Research: Model-data integration in hydrology
Uncertainty quantification for mountainous watersheds
- Study site: East River, Colorado, United States
This project studys the impacts of uncertain factors, which range from bedrock to canopy to climate disturbances, within diverse floodplains and hillslopes situated in mountainous watersheds. We leverage advanced modeling, machine learning and decision science to learn the importance of underlying factors, ultimately enhancing our ability to quantify the uncertainty of both water quantity and quality in the near future.
Papers are in preparation.
Surrogate modeling for process-based modeling
- Study site: Savannah River Site, South Carolina, United States
Understanding the climate impact on groundwater contamination requires us to quantify the uncertainty from both subsurface and climate properties. Doing so requires fast and accurate numerical simulations. We address the computational cost challenge for numerical models using a physics-informed neural network, where we combine the Neural Opertor with the physics-informed loss functions. We demonstrate our surrogate modeling approach at one testbed: Savannah River Site (SRS) F-Area. The faster surrogate model can help us assess the spatiotemporal variations of groundwater contamination under uncertain climate disturbances more efficiently. The ultimate goal is to provide decision solutions for contaminated sites monitoring.
Conference proceedings: Wang et al., Machine Learning and the Physical Sciences workshop, NeurIPS 2022
Journal paper is under review.
Statistical modeling as the alternative to process-based modeling
- Study site: Jutland, Denmark
Agricultural nitrate pollutants infiltrate into the subsurface and contaminate groundwater. The redox environment in the subsurface is important for the natural removal of nitrate by denitrification. However, the redox structure modeling in 3D requires additional assumptions and the process-based modeling is difficult to formulate and to solve. This project combines the geophysical survey: towed transient electromagnetic resistivity (tTEM) and redox boreholes to model 3D redox architecture stochastically using statistical learning, geostatistics and local inversion methods. This statistical learning framework also provides important resistivity structures for domain experts to understand what controls the redox conditions. The highly accurate redox architecture supports a better agricultural regulation decision.
Machine learning-based inversion methods
Bayesian inversion is commonly applied to quantify uncertainty of hydrological variables. However, Bayesian inversion is usually focused on spatial hydrological properties instead of hyperparameters or non-gridded physical global variables. This project presents a hierarchical Bayesian framework to quantify uncertainty of both global and spatial variables. We propose a machine learning-based inversion method to estimate the joint distribution of data and global variables directly without introducing a statistical likelihood. We propose a new local dimension reduction method: local principal component analysis (local PCA) to update large-scale spatial fields with local data more efficiently. With the help of machine learning and efficient dimension reduction, the inversion becomes approachable for high-resolution hydrologic models.

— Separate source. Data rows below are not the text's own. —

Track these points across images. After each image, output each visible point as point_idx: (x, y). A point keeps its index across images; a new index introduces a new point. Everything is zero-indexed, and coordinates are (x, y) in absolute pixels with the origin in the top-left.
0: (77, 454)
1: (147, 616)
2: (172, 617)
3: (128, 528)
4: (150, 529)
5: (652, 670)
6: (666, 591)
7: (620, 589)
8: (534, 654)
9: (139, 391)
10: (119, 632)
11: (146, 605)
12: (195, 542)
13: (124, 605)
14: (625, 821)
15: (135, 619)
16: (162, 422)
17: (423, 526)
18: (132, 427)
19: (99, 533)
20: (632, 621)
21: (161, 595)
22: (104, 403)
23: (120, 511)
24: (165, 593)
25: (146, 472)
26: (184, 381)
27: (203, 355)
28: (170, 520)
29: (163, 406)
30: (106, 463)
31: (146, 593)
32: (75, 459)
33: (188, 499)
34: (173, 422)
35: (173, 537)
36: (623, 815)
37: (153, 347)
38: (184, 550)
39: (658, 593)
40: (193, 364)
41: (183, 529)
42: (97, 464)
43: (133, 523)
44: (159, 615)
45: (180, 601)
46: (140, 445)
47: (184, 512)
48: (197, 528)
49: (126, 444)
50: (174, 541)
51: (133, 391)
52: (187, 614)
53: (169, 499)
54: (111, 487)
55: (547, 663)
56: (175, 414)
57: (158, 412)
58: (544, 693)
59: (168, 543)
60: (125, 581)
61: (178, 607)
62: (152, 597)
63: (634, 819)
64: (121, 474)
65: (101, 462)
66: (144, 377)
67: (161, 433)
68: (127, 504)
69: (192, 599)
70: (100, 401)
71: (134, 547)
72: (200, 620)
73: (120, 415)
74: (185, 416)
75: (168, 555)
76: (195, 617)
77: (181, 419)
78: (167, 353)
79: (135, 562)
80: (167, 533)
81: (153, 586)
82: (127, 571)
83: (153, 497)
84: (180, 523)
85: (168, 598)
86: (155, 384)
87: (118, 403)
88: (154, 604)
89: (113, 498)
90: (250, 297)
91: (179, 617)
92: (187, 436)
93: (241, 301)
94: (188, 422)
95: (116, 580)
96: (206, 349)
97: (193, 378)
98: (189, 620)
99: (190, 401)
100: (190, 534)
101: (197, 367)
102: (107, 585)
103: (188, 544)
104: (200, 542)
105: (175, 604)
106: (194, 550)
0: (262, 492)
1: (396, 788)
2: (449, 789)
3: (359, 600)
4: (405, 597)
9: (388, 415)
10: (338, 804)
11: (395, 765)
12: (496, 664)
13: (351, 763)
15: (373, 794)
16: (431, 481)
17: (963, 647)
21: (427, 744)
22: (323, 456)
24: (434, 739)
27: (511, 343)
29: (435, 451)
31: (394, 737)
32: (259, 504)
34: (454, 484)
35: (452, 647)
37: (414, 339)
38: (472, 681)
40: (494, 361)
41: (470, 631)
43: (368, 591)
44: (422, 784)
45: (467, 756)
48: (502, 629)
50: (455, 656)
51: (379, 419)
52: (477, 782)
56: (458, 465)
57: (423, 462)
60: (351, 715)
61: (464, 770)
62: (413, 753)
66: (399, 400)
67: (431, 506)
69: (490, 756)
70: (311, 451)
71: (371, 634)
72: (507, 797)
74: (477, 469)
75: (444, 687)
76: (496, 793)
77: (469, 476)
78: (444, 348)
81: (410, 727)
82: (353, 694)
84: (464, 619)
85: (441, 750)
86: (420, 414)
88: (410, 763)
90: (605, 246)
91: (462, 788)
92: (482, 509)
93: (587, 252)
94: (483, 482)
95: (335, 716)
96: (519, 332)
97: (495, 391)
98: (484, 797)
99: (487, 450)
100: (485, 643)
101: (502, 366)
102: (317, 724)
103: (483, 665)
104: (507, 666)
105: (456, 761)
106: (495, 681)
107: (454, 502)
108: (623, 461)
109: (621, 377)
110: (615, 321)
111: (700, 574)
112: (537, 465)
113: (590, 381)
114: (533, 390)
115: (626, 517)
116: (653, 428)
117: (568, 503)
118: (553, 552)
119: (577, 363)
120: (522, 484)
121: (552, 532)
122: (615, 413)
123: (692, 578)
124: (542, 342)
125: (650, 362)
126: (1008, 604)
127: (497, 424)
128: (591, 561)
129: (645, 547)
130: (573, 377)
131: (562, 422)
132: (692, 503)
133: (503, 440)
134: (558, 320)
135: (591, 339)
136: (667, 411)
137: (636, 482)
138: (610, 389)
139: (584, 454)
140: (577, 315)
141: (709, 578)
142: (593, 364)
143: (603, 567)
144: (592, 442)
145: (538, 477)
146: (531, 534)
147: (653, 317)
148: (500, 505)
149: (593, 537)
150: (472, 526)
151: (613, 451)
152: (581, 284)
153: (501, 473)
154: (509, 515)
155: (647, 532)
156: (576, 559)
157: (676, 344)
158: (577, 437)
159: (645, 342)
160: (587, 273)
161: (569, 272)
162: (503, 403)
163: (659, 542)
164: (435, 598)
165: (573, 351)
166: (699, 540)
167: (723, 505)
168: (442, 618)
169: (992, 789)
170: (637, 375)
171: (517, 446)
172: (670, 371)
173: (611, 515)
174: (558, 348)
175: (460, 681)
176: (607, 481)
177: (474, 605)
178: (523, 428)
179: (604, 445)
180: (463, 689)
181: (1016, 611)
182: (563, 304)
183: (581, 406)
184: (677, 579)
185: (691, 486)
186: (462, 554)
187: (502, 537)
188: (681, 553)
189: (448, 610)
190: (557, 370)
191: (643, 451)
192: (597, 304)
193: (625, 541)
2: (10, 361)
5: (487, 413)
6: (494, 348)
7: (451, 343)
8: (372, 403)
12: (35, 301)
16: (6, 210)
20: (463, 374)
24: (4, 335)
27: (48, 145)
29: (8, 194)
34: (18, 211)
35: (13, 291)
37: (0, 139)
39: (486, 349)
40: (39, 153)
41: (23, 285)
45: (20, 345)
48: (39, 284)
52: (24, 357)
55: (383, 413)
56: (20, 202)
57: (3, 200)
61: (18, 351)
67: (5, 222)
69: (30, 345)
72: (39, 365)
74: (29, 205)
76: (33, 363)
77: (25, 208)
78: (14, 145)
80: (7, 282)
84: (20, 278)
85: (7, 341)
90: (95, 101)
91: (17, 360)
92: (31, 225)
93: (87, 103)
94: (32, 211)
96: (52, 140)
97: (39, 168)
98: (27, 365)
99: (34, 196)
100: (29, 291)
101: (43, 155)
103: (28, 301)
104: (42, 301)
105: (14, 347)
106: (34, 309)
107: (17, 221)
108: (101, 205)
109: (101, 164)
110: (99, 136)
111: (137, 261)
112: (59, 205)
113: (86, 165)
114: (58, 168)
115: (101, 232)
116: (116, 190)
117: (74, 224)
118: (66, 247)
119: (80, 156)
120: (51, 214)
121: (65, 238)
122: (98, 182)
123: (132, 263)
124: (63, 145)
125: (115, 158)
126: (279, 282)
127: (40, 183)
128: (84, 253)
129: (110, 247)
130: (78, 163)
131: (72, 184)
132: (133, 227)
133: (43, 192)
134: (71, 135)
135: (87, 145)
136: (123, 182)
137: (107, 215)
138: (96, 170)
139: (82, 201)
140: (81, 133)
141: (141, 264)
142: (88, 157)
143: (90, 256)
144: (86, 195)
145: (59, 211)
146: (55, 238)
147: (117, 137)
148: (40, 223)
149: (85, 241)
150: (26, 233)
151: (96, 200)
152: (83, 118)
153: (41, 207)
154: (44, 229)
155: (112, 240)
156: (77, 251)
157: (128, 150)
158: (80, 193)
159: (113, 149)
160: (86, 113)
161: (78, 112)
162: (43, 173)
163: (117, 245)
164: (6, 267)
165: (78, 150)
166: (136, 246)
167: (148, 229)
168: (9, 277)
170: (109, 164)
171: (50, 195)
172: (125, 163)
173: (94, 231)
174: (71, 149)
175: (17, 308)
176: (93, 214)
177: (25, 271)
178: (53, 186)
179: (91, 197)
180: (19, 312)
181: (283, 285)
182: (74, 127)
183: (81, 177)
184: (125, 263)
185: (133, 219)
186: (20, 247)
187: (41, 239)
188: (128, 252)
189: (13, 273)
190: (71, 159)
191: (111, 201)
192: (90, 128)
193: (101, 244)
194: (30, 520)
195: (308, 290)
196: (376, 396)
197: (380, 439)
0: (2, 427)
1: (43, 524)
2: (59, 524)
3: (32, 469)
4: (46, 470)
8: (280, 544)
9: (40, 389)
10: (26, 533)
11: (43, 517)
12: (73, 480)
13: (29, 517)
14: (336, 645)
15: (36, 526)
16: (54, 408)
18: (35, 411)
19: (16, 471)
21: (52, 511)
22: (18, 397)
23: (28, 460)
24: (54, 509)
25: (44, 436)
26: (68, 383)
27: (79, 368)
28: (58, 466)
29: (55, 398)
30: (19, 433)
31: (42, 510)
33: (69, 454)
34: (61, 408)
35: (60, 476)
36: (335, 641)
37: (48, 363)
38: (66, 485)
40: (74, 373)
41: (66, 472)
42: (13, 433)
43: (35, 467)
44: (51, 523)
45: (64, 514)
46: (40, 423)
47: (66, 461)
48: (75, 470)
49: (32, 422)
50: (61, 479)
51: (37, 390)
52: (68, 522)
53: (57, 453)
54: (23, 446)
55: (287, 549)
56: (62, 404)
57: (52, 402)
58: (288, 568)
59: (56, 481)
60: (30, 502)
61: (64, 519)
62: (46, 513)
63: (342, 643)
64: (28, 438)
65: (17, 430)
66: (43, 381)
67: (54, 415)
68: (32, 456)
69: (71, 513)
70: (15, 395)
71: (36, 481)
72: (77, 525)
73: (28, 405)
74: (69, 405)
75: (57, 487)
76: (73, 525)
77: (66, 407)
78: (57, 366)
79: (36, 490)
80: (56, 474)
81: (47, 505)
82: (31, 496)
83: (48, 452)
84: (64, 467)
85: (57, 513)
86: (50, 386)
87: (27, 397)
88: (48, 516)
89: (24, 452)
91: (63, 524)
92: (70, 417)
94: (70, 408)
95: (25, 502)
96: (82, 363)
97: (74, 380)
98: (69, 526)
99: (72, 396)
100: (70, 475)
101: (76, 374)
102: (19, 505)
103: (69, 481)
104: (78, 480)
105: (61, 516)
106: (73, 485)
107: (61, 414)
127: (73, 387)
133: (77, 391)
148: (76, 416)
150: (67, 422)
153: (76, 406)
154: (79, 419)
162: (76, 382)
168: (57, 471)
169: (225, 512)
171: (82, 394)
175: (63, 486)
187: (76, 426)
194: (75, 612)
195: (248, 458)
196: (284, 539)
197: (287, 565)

Data-knowledge-driven geological interfaces modeling
- Study site: Greenland and South Australia, Australia
Modeling complex geological interfaces is a common task in geosciences. Many data sources are available for geological interface modeling, including borehole data and geophysical surveys. Geological knowledge, such as the delineation from geologists, is difficult to quantify but likely adds value to geological interface modeling. To integrate all information, this project presents a data-knowledge-driven trend surface analysis method to construct stochastic geological interfaces. A Metropolis–Hastings sampling framework is designed to sample stochastic trend interfaces and quantify the uncertainty of geological interfaces. We demonstrate our method in three different test cases: modeling stochastic interfaces of Greenland subglacial topography, magmatic intrusion, and buried river valleys in Australia.
Active learning to iteratively label new geophysical data
Seismic interpretation plays an essential role in locating subsurface horizons and understanding geological formations. This project investigates how to use semi-supervised segmentation to improve horizon predictions, even if we have only a few labeled horizons. An active learning framework is also proposed to label the most uncertain unlabeled sections, given the uncertainty estimation using deep ensembles. We believe our work helps geophysicists reduce the amount of labeling effort and achieve higher facies classification accuracy with the same amount of labeling work.